The first week in September our project offered two days of seminars at a retreat center in Saylik, one hour outside of Tashkent. After we finished on Friday afternoon, I stayed on with a dozen of the particiants to enjoy the fresh air and mountain scenery. The retreat center is operated by the Center for Effective Economic Policy and includes sixteen simple cottages surrounded by gardens, paths, a swimming pool and a tennis court.
It was built for employees of the Ministry of Economics, but now anyone who wants an inexpensive holiday can stay there. Some vacationers choose to cook their own meals, but we opted to let the cooks there do the work.
Saturday morning I convinced one economist who knows the area well to show us up a canyon near the retreat center. After a short drive we followed a brook upstream until we came to a large pool.
There we stopped for to eat. Our refreshment included a huge melon we carried up then cooled in the brook. Uzbeks are proud of their melons, and with good reason -- it was delicious.
Some in our party chose to relax by this pool while three of us charged upstream. We had been told there was a large waterfall, though nobody had actually seen it. We saw a few other hikers, but then the trail turned up more steeply. Finally we saw an Uzbek man sitting on a rock on top of the world, next to a shelter he had built where he could put a cloth and make some shade for himself.
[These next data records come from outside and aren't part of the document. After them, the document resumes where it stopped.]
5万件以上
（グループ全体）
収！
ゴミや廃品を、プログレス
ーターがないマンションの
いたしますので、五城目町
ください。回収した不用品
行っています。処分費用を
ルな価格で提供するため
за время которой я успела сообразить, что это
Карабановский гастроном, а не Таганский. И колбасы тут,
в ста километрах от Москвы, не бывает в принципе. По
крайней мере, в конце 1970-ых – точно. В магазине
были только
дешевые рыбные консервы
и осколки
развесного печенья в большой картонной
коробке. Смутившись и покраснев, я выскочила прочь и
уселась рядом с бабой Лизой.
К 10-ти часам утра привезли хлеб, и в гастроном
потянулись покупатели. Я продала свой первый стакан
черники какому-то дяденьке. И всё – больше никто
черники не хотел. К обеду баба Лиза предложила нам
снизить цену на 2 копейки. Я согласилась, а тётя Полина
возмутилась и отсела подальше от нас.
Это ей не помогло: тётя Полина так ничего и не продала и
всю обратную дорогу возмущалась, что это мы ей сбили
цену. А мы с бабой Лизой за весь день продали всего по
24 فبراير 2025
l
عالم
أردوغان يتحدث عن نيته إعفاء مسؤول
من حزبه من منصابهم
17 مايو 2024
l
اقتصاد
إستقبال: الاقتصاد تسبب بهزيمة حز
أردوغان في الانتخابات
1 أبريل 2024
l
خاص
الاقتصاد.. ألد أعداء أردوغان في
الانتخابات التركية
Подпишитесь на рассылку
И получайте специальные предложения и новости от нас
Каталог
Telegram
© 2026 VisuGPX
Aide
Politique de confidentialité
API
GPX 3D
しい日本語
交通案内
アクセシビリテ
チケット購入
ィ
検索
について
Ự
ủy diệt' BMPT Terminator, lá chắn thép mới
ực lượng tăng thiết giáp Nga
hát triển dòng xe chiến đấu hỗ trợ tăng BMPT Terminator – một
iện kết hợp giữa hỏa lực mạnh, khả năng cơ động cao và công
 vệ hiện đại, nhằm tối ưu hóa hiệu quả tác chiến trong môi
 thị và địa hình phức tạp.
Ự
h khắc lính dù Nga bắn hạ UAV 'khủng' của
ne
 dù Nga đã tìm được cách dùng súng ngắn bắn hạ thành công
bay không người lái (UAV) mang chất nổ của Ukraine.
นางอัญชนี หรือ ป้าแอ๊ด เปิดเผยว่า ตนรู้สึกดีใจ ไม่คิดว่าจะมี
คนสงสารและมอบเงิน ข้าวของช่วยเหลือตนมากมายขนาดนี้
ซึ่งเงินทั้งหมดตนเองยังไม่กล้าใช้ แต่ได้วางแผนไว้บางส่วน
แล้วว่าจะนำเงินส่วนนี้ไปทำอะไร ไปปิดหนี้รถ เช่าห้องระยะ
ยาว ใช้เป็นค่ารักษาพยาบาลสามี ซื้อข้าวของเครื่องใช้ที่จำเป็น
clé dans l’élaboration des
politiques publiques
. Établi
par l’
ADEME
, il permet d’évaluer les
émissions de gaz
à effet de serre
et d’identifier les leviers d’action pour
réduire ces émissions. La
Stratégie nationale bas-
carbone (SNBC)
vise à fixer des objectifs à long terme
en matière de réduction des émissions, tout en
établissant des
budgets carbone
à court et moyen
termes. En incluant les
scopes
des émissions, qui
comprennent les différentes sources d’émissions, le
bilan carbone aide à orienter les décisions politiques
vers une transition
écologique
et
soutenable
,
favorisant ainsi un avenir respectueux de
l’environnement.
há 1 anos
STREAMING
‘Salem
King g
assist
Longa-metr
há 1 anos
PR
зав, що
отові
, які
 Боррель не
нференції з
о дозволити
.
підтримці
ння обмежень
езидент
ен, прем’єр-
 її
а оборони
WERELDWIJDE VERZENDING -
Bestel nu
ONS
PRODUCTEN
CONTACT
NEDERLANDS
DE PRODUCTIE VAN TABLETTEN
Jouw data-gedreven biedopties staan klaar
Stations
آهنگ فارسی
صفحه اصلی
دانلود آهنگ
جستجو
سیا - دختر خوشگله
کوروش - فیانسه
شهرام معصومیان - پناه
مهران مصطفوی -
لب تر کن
He told us that he had seen a wolf earlier in the morning. He also pointed to the border with Kazakhstan at the top of the mountains. Then he gave us directions to find the waterfall on a tributary a short distance downstream.
We clambered down the trail, then turned up a small path heading up a side canyon. Before long we came around a corner and there was a twenty meter waterfall in front of us.
We knew others were waiting for us, but we stayed long enough for a quick shower and some pictures. Then we hurried back down, found the rest of our group and returned to the retreat center. Since the director of the center was with us, we were confident that even though we had all missed the scheduled hour for lunch someone would find us some food.
I enjoyed a lazy afternoon, reading a book in the shade outside my cottage and swimming in the large pool.
Sunday morning I took the bicycle out of the trunk of my car and set off to explore. I followed a small road, winding through the countryside on the edge of the mountains. My legs wished for more gradual hills, but the scenery was beautiful. I appreciated the complete lack of traffic as too much of my bike riding has been in Tashkent. There I can find back streets with little traffic, but here I saw only one car the whole morning.
I returned to the retreat center for a swim before lunch. A friendly family invited me to share their lunch by the side of the pool while their twelve year old boy rode around on my bike.
After a leisurely lunch it was time to drive back to Tashkent -- Monday was a work day!